Below, we look back at some of the past year’s key comedy releases, performers and breakthrough moments that we got our funny bone caught in.
Seriously though, climate change. What the fuck are we going to do?! Isn’t it obvious what we have to do?! Why aren’t we listening to the scientists?!
To see more of Exclaim!'s Best of 2015 lists, head here.
Top 10 Hilariously Good Comedy Moments
10. Nathan Macintosh’s I Wasn't Talking
Nathan Macintosh is the kind of comedian you could find at almost any comedy club across Canada — likeable, relatable and familiar. But the New York-via-Toronto-via-Halifax comedian has discovered a knack for taking the familiar and morphing it into something edgy, adroit and downright twisted.

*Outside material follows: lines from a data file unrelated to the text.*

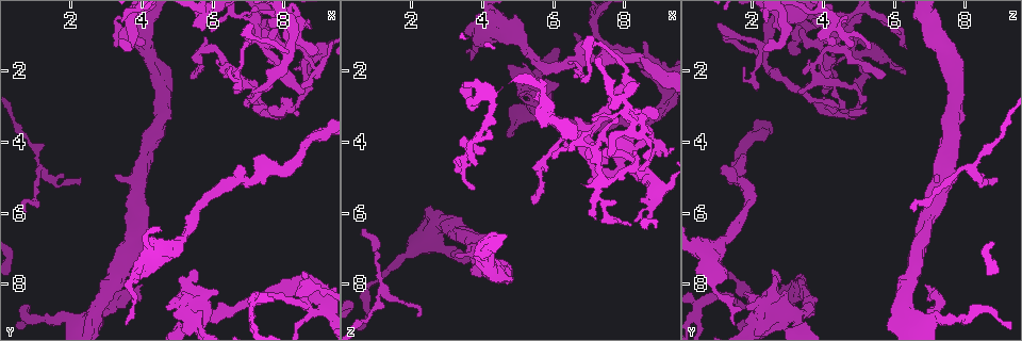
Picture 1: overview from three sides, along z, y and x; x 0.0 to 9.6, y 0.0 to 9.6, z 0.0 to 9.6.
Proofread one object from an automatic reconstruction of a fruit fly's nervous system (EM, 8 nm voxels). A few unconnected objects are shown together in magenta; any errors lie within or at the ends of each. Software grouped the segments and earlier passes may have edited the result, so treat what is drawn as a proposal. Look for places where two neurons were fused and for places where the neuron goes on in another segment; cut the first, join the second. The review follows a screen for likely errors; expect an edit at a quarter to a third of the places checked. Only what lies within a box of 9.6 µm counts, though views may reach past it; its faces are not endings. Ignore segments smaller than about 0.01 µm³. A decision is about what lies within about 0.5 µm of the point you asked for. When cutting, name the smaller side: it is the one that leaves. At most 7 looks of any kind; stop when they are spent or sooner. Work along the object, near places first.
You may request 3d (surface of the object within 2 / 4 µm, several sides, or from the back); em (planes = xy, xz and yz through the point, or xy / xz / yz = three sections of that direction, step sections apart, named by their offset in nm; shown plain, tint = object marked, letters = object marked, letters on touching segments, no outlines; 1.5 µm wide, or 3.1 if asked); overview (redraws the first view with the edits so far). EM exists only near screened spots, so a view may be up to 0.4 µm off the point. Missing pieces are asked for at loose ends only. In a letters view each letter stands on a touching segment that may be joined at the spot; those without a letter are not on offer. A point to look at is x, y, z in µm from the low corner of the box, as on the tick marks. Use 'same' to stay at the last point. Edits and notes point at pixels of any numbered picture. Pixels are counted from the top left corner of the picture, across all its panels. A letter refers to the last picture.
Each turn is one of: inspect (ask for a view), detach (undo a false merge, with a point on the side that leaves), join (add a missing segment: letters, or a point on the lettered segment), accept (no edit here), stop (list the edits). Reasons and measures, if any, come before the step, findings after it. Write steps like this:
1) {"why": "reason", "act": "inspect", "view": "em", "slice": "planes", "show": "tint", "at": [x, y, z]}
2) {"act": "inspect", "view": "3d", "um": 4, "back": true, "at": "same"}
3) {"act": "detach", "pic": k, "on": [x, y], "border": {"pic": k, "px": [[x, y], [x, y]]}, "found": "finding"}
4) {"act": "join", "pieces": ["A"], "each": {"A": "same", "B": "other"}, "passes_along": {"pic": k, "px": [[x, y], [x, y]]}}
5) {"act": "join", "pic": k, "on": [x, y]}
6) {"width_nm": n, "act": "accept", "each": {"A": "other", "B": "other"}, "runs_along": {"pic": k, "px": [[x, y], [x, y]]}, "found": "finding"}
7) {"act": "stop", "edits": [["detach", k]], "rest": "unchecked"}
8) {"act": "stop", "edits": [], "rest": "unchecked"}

{"why": "three arms meet", "act": "inspect", "view": "em", "slice": "yz", "step": 8, "show": "letters", "at": [8.40, 3.20, 4.45]}

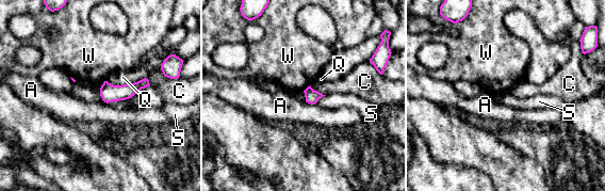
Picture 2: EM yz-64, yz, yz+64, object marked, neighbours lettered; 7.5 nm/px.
{"width_nm": 100, "act": "accept", "each": {"A": "other", "C": "other", "Q": "other", "S": "other", "W": "other"}, "border": {"pic": 2, "px": [[325, 95], [314, 104]]}, "found": "none of them fits"}

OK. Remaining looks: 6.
{"why": "calibre changes", "act": "inspect", "view": "em", "slice": "planes", "show": "tint", "at": [7.25, 0.75, 4.15]}

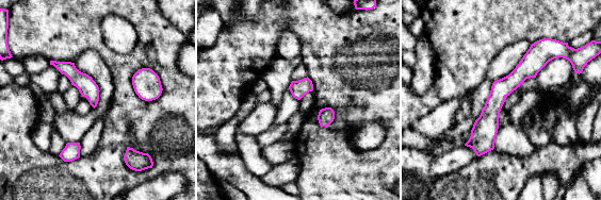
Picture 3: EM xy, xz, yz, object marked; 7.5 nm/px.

Although Macintosh is mostly known as a clean comedian, on his debut album, he's not afraid to venture into darker territories, drawing on personal experiences to create smart and well-written bits that touch on his un-masculine demeanour, growing up without a father, and his love of hip-hop. With each bit only lasting around a minute, Macintosh uses his rapid-fire delivery to drive across his sometimes ridiculous and often poignant views on the Canadian experience.
On the surface, Macintosh may seem like your average club comedian, but I Wasn't Talking (out now on Comedy Records) proves that he looks deeper and works harder than your run-of-the-mill Yuk Yuk's joke-slinger.
9. W/Bob & David (aka the return of the Mr. Show brain trust)
The reunion century has been pumped full of a lot of gooey nostalgia jelly already, but few returns were as anticipated or surprising as Bob Odenkirk and David Cross reassembling the cast and crew of their fabled, influential sketch program, Mr. Show with Bob and David. Originally an HBO property that ran between 1995 and 1998, Mr. Show is generally regarded as the greatest talent laboratory of its era for alt-comedy.
Over four episodes on Netflix, W/Bob & David exhibits a unique kind of timelessness, rarely digging its teeth into anything particularly topical. While there are aesthetic tinges that recall the end of the 1990s and a few spoofs of contemporary culture and politics, the show essentially proves how funny and adept this confluence of people (including Scott Aukerman and Paul F. Tompkins, among others) is at writing transcendently edgy sketch comedy. Here’s hoping there’s more on the way.
8. Dave Hill’s Let Me Turn You On
Multi-talented surreal absurdist Dave Hill is a low-key dude who messes with stand-up conventions on his thoroughly entertaining record.
With its mix of live jokes performed at Union Hall in Brooklyn and monologues set to space-y guitar-led music, Let Me Turn You On is about as dynamic as it can be, and Hill's material and vaguely stoner-y presence are charmingly refreshing.
An unsettling, off-kilter feeling that reality is being fucked with is prevalent throughout Hill's record; his is a strange, cool world to live in.
7. Aziz Ansari’s hilarious, heartfelt Master of None
Hyperactive comedian/actor Aziz Ansari surprised everyone with his charming, heartfelt take on the latter days of bachelorhood in New York. Disguised as a conventional sitcom on Netflix, Master of None really is a coming-of-age story told over ten interconnected, cinematically produced episodes that have the style and flair of Woody Allen (not to mention observational fatalist acolytes like Larry David and Louis C.K.) in his most daring and uncompromising state.
If you’ve followed Ansari’s stand-up or read his acclaimed 2015 book, Modern Romance: An Investigation, you’ll recognize that, as Dev, he’s playing a version of himself, processing societal conventions about love and happiness and how life is supposed to work. He and his writers and cast bring a rare sensitivity to topics like aging, entitlement, decency, existential dread and interpersonal relationships. It’s funny because, if you’re dealing or have dealt with the same issues (and who hasn’t), it’s true.
6. Eugene Mirman’s I’m Sorry (You’re Welcome)
In a year where anti-humour made significant waves (see H. Jon Benjamin's Well, I Should Have..., the Neil Hamburger-starring indie flick Entertainment and the entire third season of Nathan for You), Eugene Mirman took the proverbial cake.
Released months after his underwhelming Netflix special, Vegan on His Way to the Complain Store, the stand-up portion of Mirman's fifth album comes off even more loose, edgy and illogical. Not only did the Brooklyn-based comedian release one of the most irreverent live albums of the year with I'm Sorry (You're Welcome) (Sub Pop), but the nine-volume special edition stands as one of the most confounding, unnecessary and brave releases in the history of recorded comedy.
After these 50 minutes of semi-structured jokes, Mirman's humour truly runs amok, as the next 528 tracks includes the comedian delivering meditation sounds, erotic soundscapes, a sound effect library, “digital drugs,” 45 minutes of crying and 195 orgasm sounds.
What makes I'm Sorry (You're Welcome) a true watershed release is that it presents the comedy album as concept, rather than product. Welcome to the world of avant-garde comedy albums — now with extra fart effects.